Now, I'm fully aware that this encounter did not really take place. It is, as I stated, clearly a piece of false memory. Aside from the weird incongruity of the situation, I have no memory at all of when it occurred or of anything I did before or after the described scene. It's a stand-alone 'meme', unconnected to any others -- I think that's pretty telling.

I also have no idea why my mind would manufacture a false memory of seeing Elizabeth Taylor in a wheelchair on my way to a thrift shop that sells donated goods (granted, it is rather amusingly strange -- wacky, even; maybe my subconscious was in a mischievous mood). I've never been a big fan of Elizabeth Taylor, so it's certainly not a wish-fulfilling fantasy. Perhaps it's a snippet from an ordinary dream that somehow became lodged in my waking memory -- the sheer surreality of it certainly is dreamlike.

On the other hand, it still feels so real that had it been some other, less spectacular celeb -- a more 'realistic' and approachable personage, in other words -- instead of an impossibly lofty star like Elizabeth Taylor, I might well be convinced I really did see him/her in real life. If it had been Jack Elam (the scruffy, wall-eyed veteran of many westerns) for example, instead of Elizabeth Taylor, the illusion would have been more convincing. That is, of course, if I didn't know Jack Elam was long deceased, may he rest in peace (or on the other hand, I might have come away convinced I had seen Jack's wheel chair-bound ghost in broad daylight!). Or Walter 'Mr. Chekhov' Koenig -- I absolutely would believe he went to Rancho Los Amigos to walk again after some accident. Keith Szarabajka, vampire hunter Holz from TV's 'Angel'? Sure, I can see him at the Rancho, why not. Mark Blankfield from the old 'Fridays' comedy show on ABC? Absolutely -- especially since I actually did see him once in a waiting room at the Kaiser Permanente hospital on Sunset Boulevard (did I really see him, though?).

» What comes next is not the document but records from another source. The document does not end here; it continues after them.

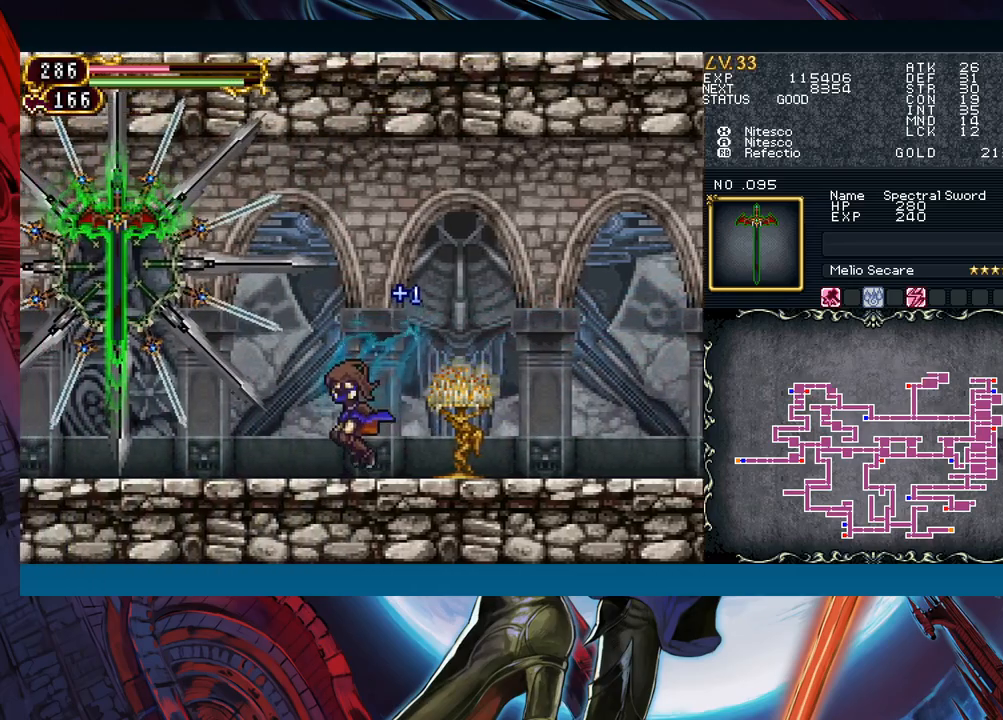
{"buttons": [], "left_stick": "center", "events": [[33, "B", "down"], [67, "left_stick", "center"], [83, "A", "down"], [250, "A", "up"], [250, "B", "up"], [300, "X", "down"], [400, "X", "up"]]}
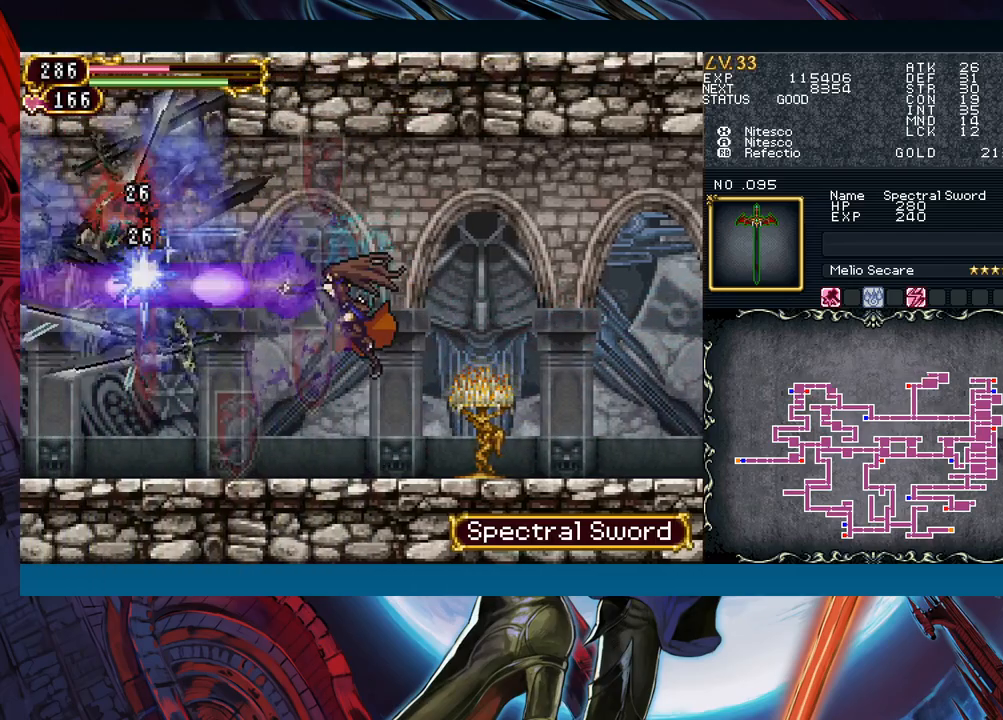
{"buttons": [], "left_stick": "right", "events": [[267, "B", "down"], [383, "left_stick", "right"], [467, "B", "up"]]}
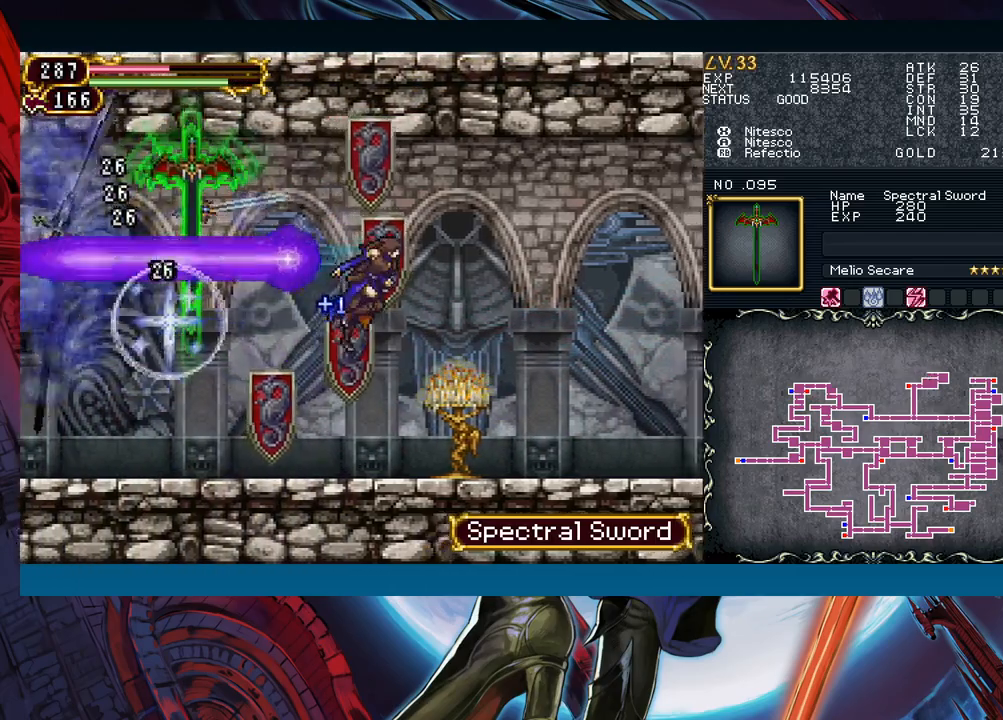
{"buttons": ["B"], "left_stick": "left", "events": [[467, "B", "down"], [500, "left_stick", "left"]]}
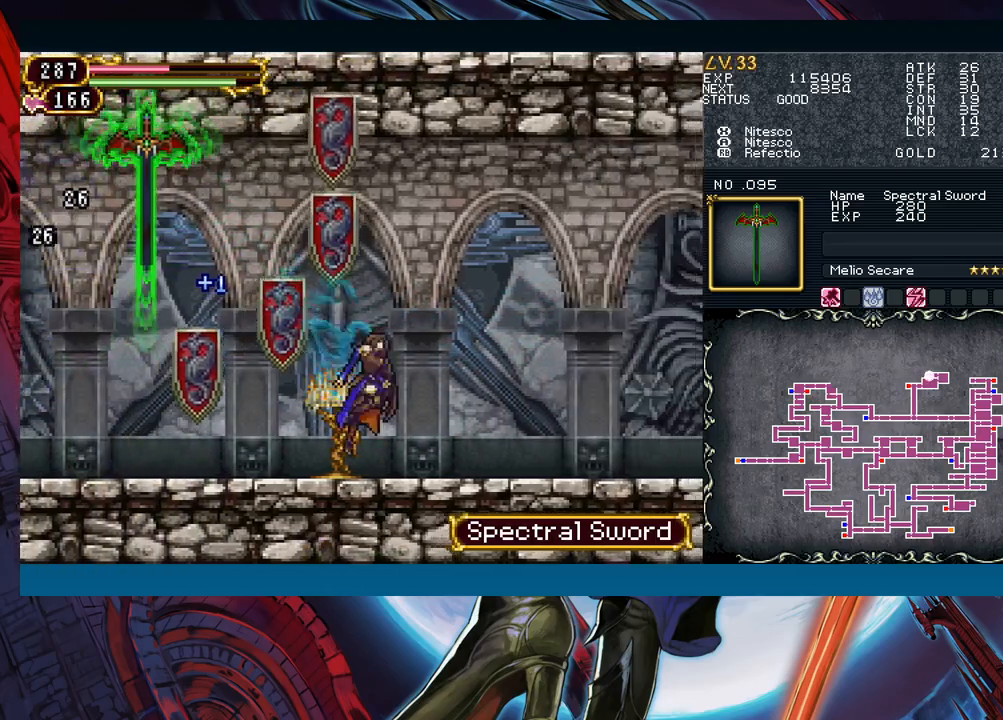
{"buttons": [], "left_stick": "center", "events": [[67, "B", "up"], [117, "B", "down"], [117, "left_stick", "center"], [183, "A", "down"], [350, "A", "up"], [350, "B", "up"], [400, "X", "down"], [483, "X", "up"]]}
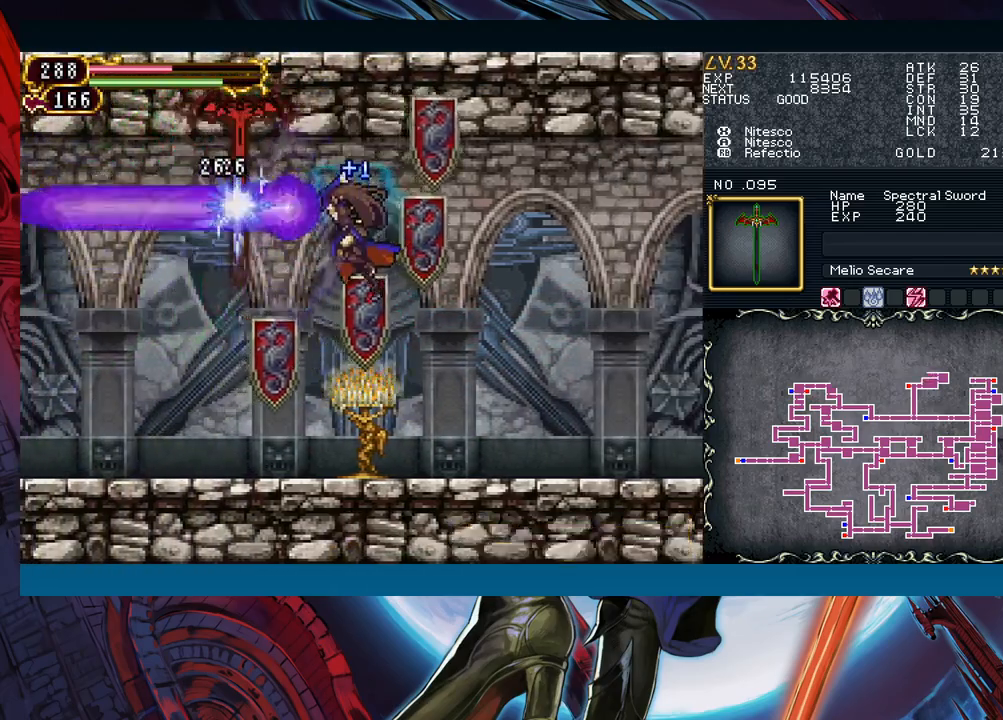
{"buttons": ["B"], "left_stick": "right", "events": [[17, "X", "down"], [150, "X", "up"], [283, "left_stick", "right"], [417, "B", "down"]]}
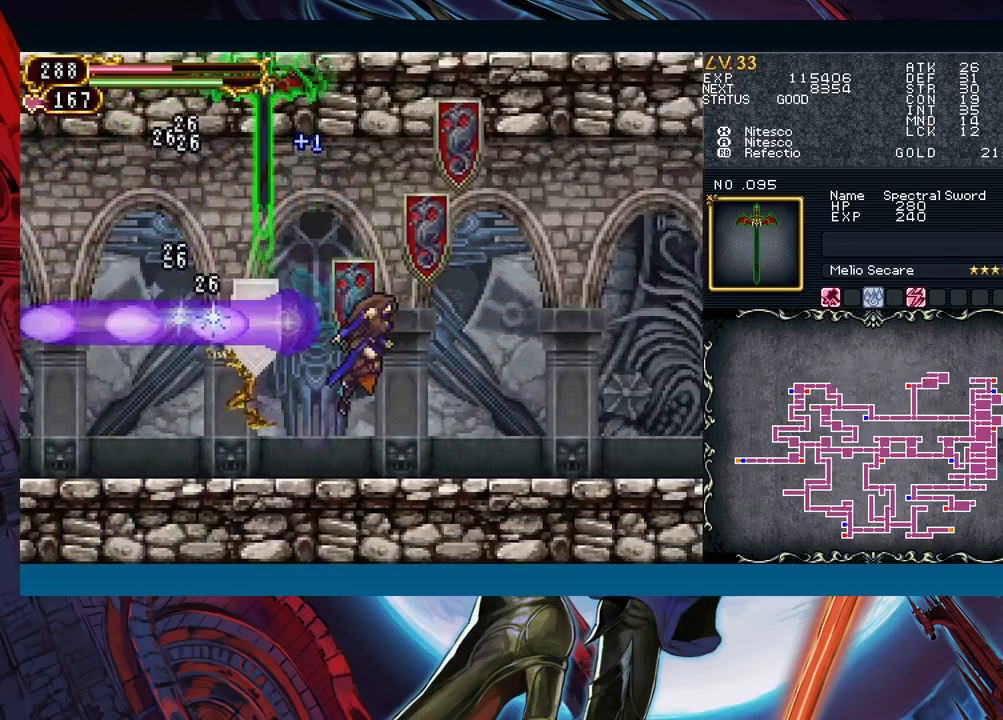
{"buttons": [], "left_stick": "right", "events": [[83, "left_stick", "up-left"], [183, "left_stick", "right"], [433, "B", "up"]]}
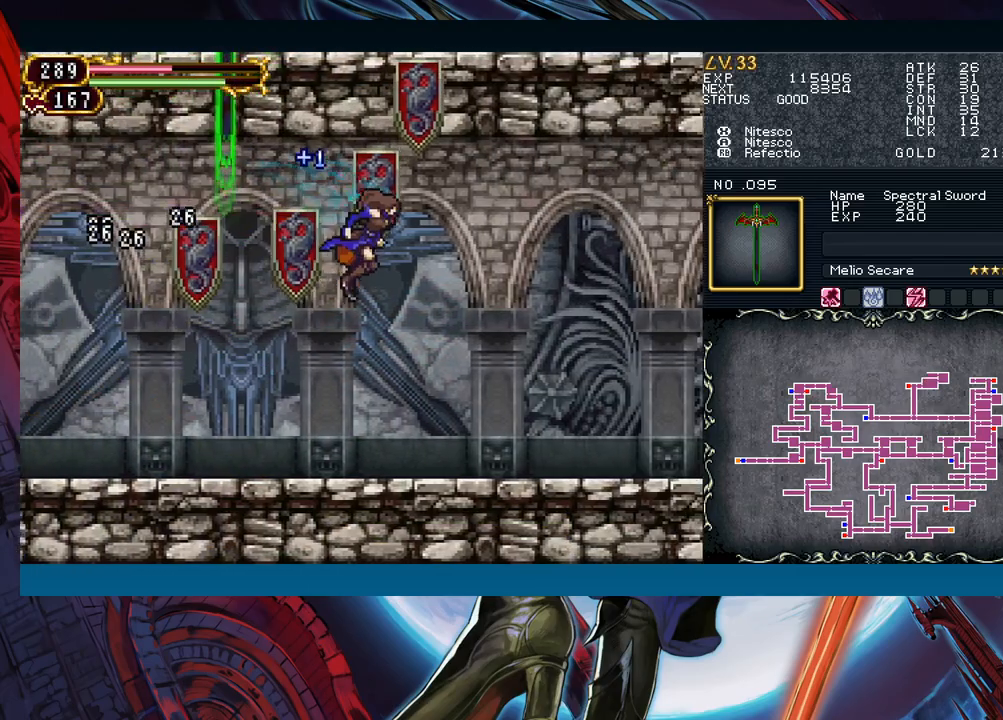
{"buttons": ["B"], "left_stick": "left", "events": [[50, "left_stick", "left"], [67, "B", "down"], [133, "A", "down"], [200, "left_stick", "right"], [317, "A", "up"], [383, "left_stick", "left"]]}
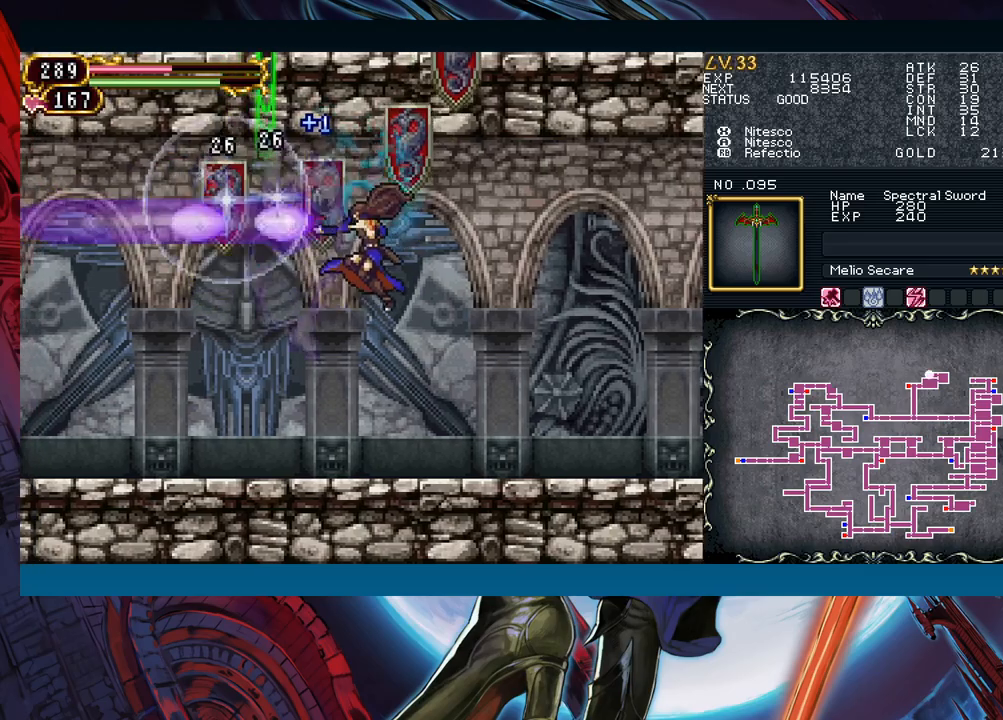
{"buttons": ["B"], "left_stick": "left", "events": []}
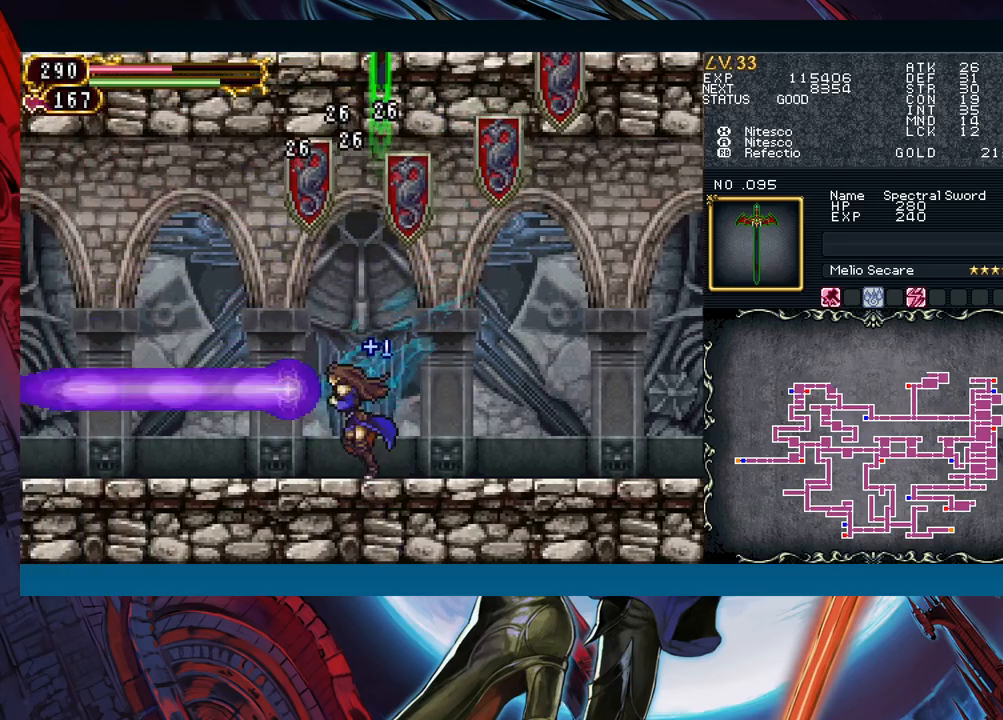
{"buttons": ["Y"], "left_stick": "right"}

[Just now, just for a moment I thought I'd actually seen Mark Blankfield not among the patients at Kaiser, but instead at the downtown court building, among the prospective jurors assembled there; but I believe I know why this little mental mix-up happened -- the last time I reported there for jury duty, someone at the office said Brad Pitt had recently come in for jury duty, too -- my brain momentarily mixed up the two 'Middle-Aged White Male Actor' memes -- see how easily it can happen? Wow!]

I wonder if this sort of thing is common...

1. When our friends tell us that they spotted so-and-so from such-and-such movie at the Book Soup or driving down La Cienega, did they really see them?

2. What are we to think when someone says in all sincerity that one night many years ago, while they were driving down a lonely, dark road, their car was buzzed by a UFO?

3. Or that they saw the scary old lady who lives down the lane conversing with a black dog with flaming eyes and human hands? 'Witches' have been burned for less.

4. Or that they got snatched by little gray aliens who probed their privates aboard a flying saucer?

5. And what about prophets and visionaries who start entire cults and religions on the basis of personal revelations, and persuade people to engage in actions that damage their lives and those of others?